● GIVEN TEXT:
I wouldn't be worried that it turns on every 5-10 minutes. My 25W in the 5G turns on every MINUTE. I woke up this morning with water temperature at 76, the heater is set to 83! So far it has been the worst heater I have ever used, without a doubt and I've used over 5 different heaters throughout my fish keeping. Hopefully this one is just defective and the new one they send is actually even somewhat accurate. :evil:


----------



## Silverfang (Mar 25, 2011)

I have the 25W heater in a 2.5 gal. I had to set it at about 83 or so on the dial, it does however keep the temperature pretty constant, between 79 and 80. And my boy absolutely loves it. Had to pay a bit more, but that's the joys of buying supplies in Canada.


----------



## JahBetta (Nov 5, 2011)

Yeah I'm not sure. Mine loves it as well, he always swims around it, has his home in a couple swords right around the heater. I can say that it tends to be a couple degrees off. I had to turn it down from 82 to 79 because the temp as around 85.

● RECORD SET:

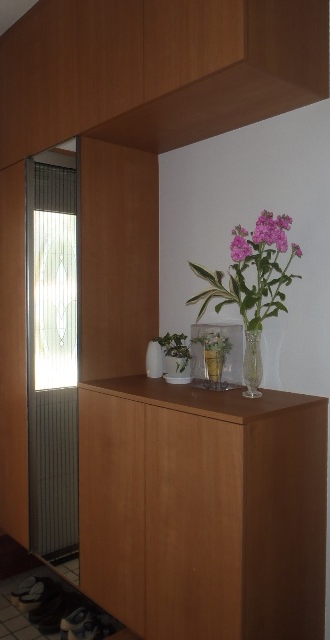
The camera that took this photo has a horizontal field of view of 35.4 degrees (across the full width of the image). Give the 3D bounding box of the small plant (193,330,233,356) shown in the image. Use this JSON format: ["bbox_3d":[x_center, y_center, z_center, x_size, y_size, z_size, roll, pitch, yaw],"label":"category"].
[{"bbox_3d":[0.180,0.089,1.965,0.110,0.100,0.145,-2,3,-41],"label":"small plant"}]

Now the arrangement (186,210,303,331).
[{"bbox_3d":[0.276,-0.172,1.800,0.260,0.420,0.360,-2,3,-41],"label":"arrangement"}]

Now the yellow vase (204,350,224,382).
[{"bbox_3d":[0.185,0.177,1.972,0.077,0.124,0.077,0,1,0],"label":"yellow vase"}]

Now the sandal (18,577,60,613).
[{"bbox_3d":[-0.606,1.342,2.535,0.090,0.088,0.235,2,3,42],"label":"sandal"}]

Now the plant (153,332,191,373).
[{"bbox_3d":[0.031,0.133,2.110,0.130,0.160,0.150,-2,3,-41],"label":"plant"}]

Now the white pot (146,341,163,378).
[{"bbox_3d":[-0.044,0.171,2.225,0.072,0.157,0.072,0,2,0],"label":"white pot"}]

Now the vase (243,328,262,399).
[{"bbox_3d":[0.303,0.152,1.770,0.068,0.225,0.068,0,2,0],"label":"vase"}]

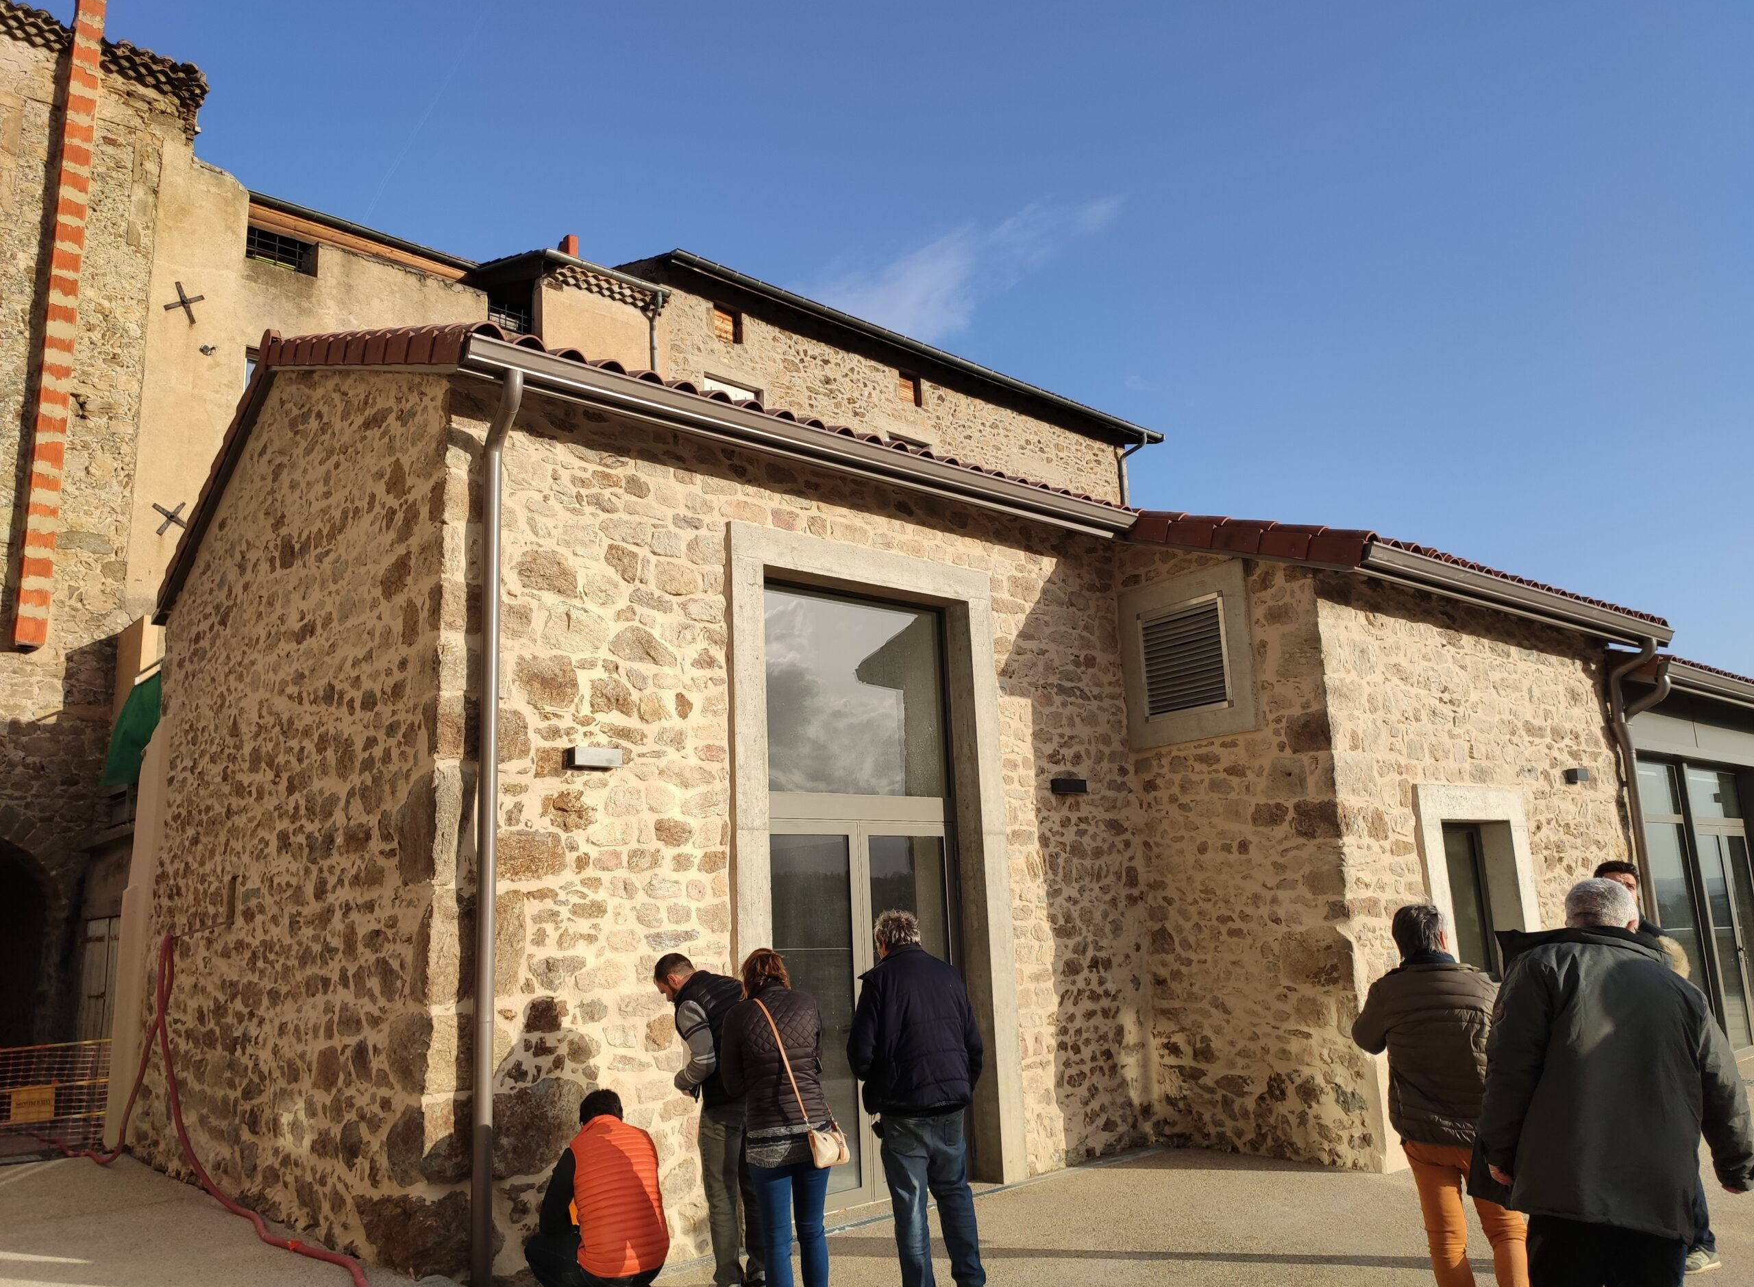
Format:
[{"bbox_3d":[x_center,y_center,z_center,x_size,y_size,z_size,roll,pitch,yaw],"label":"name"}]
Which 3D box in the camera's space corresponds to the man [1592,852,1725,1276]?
[{"bbox_3d":[3.543,1.920,6.012,0.480,1.770,0.550,-8,-14,24],"label":"man"}]

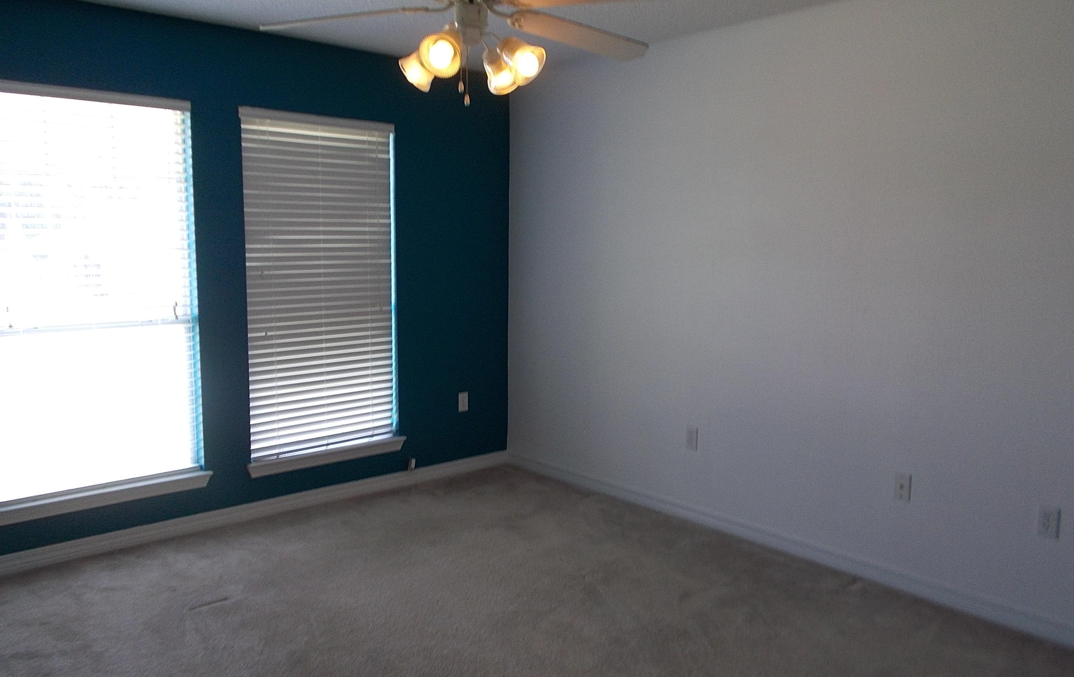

● REQUIRED WORK:
(1) According to the heater thread, what size tank does Silverfang keep the 25W heater in?
(2) In the heater thread, update the passage starting at "## Silverfang (Mar" and ending at "(Nov 5, 2011)", replacing "Canada" with "Australia".
(3) Extend the aquarium heater thread beyond its final post.

● ANSWER SET:
(1) A 2.5-gallon tank.

(2)
## Silverfang (Mar 25, 2011)

I have the 25W heater in a 2.5 gal. I had to set it at about 83 or so on the dial, it does however keep the temperature pretty constant, between 79 and 80. And my boy absolutely loves it. Had to pay a bit more, but that's the joys of buying supplies in Australia.


----------



## JahBetta (Nov 5, 2011)

(3)
----------



## acadialover (Nov 17, 2011)

I have been going through h--- trying to get the heater adjustment right in my 5 gallons. I had 25w visitherms i them and had allot of fluctuation, from 76 to 83. I went to PEtco the other , sucked it up and got 2 Aquen 50 watt. NOw, the temp in both 5 gallon tanks stays at exactly 80, right where I want it !!!! My apt. gets down to about 65 at night, and 68 during the day. I am very happy with these heaters.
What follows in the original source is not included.